**HOW TO COMPLETE THIS TASK:**
Return nothing but the lines from the line containing "162 90 1.75" through the last line of the records, reproduced exactly.

**Spatial grounding data:**

· · · · · · ·

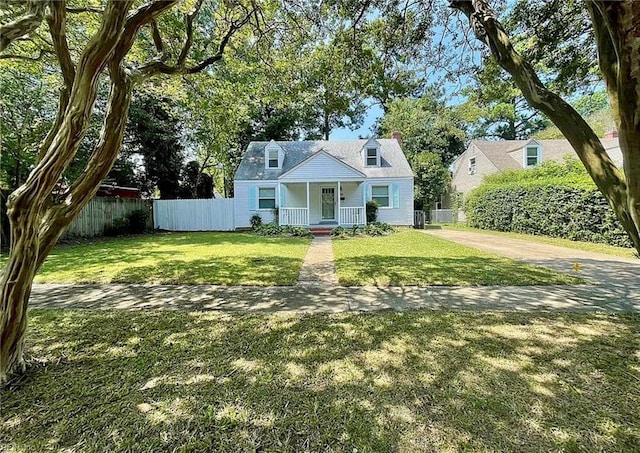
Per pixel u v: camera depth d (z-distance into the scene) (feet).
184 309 13.38
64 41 8.26
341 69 18.72
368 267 21.20
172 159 61.62
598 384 7.57
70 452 5.60
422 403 6.90
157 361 8.87
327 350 9.49
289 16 17.44
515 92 22.65
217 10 17.89
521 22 15.92
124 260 24.44
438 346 9.68
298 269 21.08
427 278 18.10
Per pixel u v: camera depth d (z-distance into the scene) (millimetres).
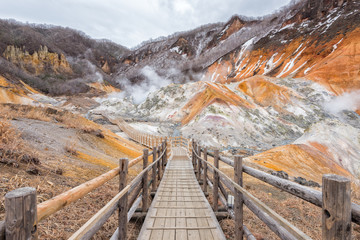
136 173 8344
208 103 64500
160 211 4734
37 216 1207
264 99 81062
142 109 93438
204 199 5598
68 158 7270
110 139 16078
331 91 85500
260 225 5461
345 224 1222
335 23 149875
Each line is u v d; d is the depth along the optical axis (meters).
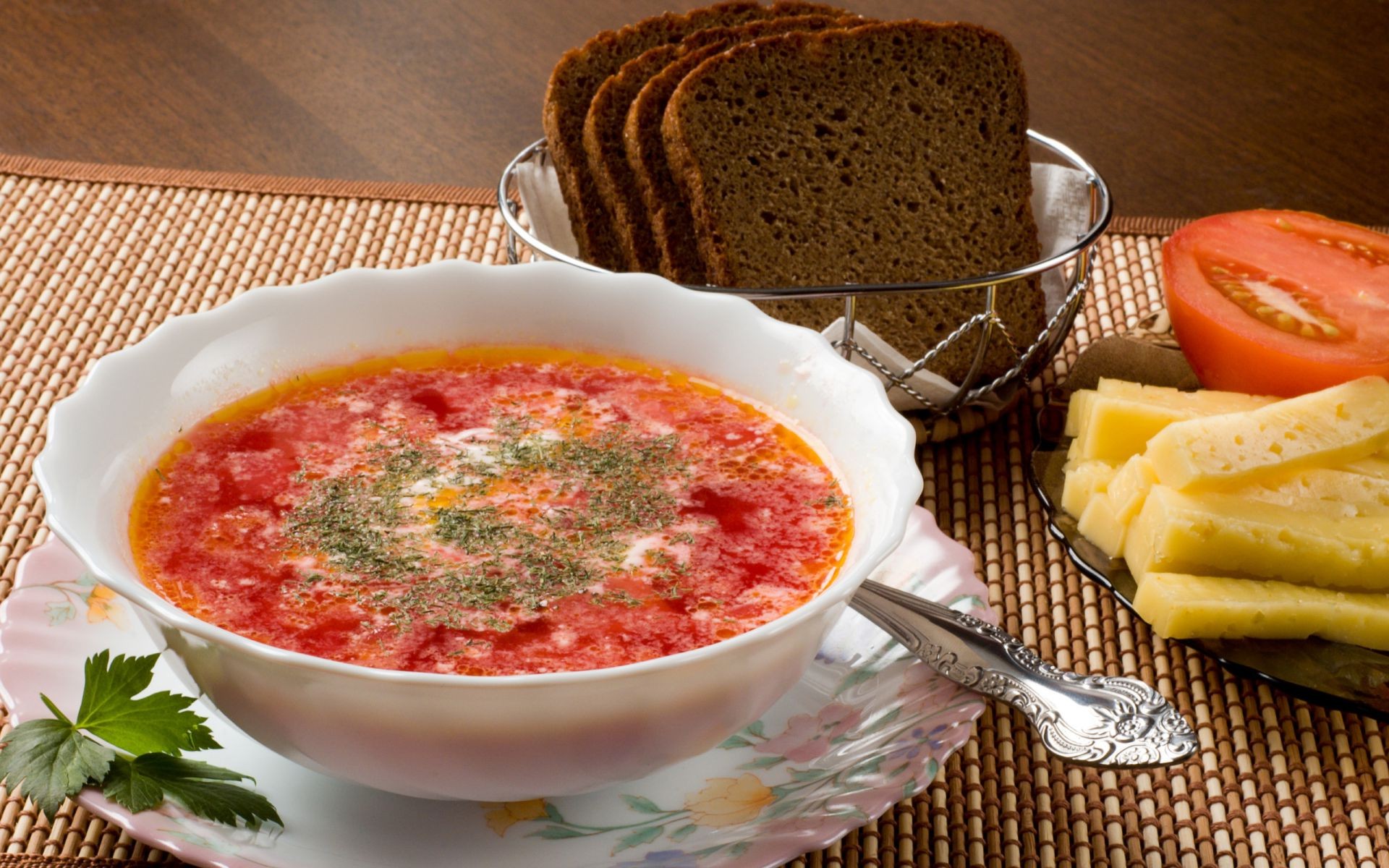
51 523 0.59
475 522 0.64
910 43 0.82
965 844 0.64
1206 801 0.66
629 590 0.62
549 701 0.57
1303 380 0.75
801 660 0.60
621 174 0.83
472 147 1.06
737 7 0.90
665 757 0.60
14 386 0.79
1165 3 1.34
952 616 0.65
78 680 0.62
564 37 1.23
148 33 1.19
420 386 0.69
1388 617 0.67
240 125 1.06
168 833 0.59
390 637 0.61
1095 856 0.64
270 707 0.58
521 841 0.60
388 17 1.24
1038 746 0.67
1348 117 1.16
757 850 0.59
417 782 0.59
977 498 0.76
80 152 1.01
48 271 0.85
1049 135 1.11
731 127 0.80
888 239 0.81
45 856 0.62
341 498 0.65
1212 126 1.14
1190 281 0.78
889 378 0.75
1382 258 0.80
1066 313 0.78
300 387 0.69
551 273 0.70
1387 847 0.64
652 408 0.69
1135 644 0.71
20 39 1.17
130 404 0.65
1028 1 1.34
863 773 0.61
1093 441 0.73
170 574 0.62
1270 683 0.67
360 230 0.89
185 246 0.87
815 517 0.65
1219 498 0.69
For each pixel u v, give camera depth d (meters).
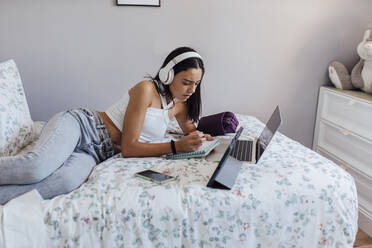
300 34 2.52
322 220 1.34
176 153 1.67
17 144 1.67
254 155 1.62
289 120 2.69
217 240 1.28
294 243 1.34
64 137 1.48
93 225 1.22
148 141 1.81
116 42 2.33
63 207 1.23
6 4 2.16
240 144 1.81
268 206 1.30
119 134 1.80
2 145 1.55
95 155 1.69
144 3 2.28
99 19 2.27
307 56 2.57
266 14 2.44
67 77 2.34
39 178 1.34
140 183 1.36
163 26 2.35
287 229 1.33
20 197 1.26
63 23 2.25
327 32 2.54
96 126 1.70
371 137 2.06
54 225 1.20
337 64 2.49
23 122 1.76
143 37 2.35
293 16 2.47
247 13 2.41
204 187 1.34
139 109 1.66
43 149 1.38
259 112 2.63
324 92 2.58
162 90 1.75
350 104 2.28
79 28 2.27
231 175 1.39
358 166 2.20
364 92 2.36
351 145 2.28
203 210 1.27
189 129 2.04
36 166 1.32
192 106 1.91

· · · · · · ·

**TASK OUTPUT:**
162 90 1.75
350 104 2.28
79 28 2.27
231 175 1.39
358 166 2.20
364 92 2.36
351 145 2.28
203 210 1.27
189 129 2.04
36 166 1.32
192 106 1.91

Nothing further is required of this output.